Primary vaccination rates for the age 65 and older residents of a community were were appropriate contents for the Tracker prior to the recognition in the last few months of 2021 that the effectiveness of primary vaccinations fades over time, especially among the oldest residents of a community. Booster shots were recommended in the Fall of 2022; second boosters were recommended for those 50 and older in the Spring of 2022. 
  • "C.D.C. Recommends Covid Booster Shots for Millions of Americans", Apoorva Mandavilli, NY Times, 10/22/21  

  • "C.D.C. Urges Adults 50 and Older to Get Second Booster Shot", Sharon LaFraniere, NY Times, 5/20/22 
According to the CDC on 9/27/22, only 15,335,531 U.S. residents age 65+ had received second boosters. The U.S. Census says that total U.S. population for this age group is about 52,362,817. Therefore the percentage of age 65+ U.S. residents that is fully boosted is only 29 percent.

The Times' Tracker should have been modified to include the percentage of older residents who were up-to-date on their boosters. Primary vaccination rates by themselves are misleading.

P.S. 
On Wednesday 9/28/22, the editor of this blog encountered a very welcome surprise when reading the NY Times "The Morning" page. Its headline was "Who should get a Covid booster, and when? We answer the big questions." 

The answers provided for the "big questions" were the usual NY Times' mainstream dogma that misinterpreted the data in the two small tables included in the discussion. The welcome surprise was the tables. As the reader will see from the copies that follow, the data in the tables was exactly what the editor was suggesting should be in the Times tracker page in the preceding paragraphs of this blog note. Wow!!! 

The tables were described as "Chart shows the 30-day average from Aug. 22 to Sept. 21, 2022, in King County, Wash. | Source: Washington State Department of Health"

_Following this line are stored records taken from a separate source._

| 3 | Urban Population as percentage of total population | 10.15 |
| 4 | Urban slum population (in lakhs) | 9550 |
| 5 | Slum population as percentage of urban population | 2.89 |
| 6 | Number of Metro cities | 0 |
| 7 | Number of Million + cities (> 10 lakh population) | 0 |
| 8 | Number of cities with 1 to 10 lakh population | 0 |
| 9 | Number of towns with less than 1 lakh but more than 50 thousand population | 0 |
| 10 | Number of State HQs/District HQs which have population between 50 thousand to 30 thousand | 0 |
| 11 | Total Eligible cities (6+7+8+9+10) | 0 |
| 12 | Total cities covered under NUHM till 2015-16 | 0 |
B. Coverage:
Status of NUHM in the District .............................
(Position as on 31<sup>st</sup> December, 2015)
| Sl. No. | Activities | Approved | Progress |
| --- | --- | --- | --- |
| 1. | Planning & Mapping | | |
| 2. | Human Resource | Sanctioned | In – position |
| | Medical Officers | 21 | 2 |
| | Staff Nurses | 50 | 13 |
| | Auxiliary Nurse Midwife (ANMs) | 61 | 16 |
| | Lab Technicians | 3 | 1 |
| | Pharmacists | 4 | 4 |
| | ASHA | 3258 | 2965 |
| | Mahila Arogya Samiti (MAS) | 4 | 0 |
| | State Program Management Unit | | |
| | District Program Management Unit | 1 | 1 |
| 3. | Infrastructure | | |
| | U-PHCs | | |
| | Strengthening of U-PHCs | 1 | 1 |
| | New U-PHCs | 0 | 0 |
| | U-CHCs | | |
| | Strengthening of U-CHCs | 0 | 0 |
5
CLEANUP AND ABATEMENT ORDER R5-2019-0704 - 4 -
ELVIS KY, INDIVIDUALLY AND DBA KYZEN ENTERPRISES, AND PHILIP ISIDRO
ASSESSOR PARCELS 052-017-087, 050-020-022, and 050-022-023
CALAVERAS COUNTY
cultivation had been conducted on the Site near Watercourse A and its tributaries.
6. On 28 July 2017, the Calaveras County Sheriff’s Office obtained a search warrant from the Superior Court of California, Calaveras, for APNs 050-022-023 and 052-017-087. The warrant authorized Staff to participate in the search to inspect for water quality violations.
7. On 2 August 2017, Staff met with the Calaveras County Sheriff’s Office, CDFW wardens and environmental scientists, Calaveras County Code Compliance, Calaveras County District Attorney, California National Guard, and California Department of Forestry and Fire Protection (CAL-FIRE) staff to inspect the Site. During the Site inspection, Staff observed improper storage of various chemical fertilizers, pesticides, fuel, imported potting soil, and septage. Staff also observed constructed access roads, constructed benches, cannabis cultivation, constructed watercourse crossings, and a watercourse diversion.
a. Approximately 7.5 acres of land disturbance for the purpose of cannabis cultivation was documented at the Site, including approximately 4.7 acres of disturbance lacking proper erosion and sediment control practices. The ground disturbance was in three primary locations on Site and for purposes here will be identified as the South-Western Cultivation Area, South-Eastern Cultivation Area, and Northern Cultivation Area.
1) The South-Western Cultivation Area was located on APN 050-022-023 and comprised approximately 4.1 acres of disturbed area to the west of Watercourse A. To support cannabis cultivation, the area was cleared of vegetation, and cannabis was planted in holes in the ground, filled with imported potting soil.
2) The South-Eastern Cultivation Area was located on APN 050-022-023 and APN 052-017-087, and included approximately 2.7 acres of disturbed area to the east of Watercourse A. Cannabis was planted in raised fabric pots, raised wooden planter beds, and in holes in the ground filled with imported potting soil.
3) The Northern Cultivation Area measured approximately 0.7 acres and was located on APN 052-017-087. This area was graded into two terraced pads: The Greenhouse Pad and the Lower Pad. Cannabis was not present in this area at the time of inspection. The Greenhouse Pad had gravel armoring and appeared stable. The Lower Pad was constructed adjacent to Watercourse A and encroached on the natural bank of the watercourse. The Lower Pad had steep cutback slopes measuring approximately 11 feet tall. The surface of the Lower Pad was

Unfortunately, the editor could not find the tables on the COVID dashboards of either Washington state or of Kings County. He apologizes to his readers for missing them if the tables were really there. But if they were not, then the Times must have copied the data from the sprawling CDC style pages on the COVID dashboards of the state or the county, then constructed the compact, highly informative tables that follow. If so, let us hope that these tables will become the prototype for a long overdue revision of the Times tracker ... :-)


P.P.S.
As of Wednesday 10/19/22 the Times Tracker was still providing the same misinformation.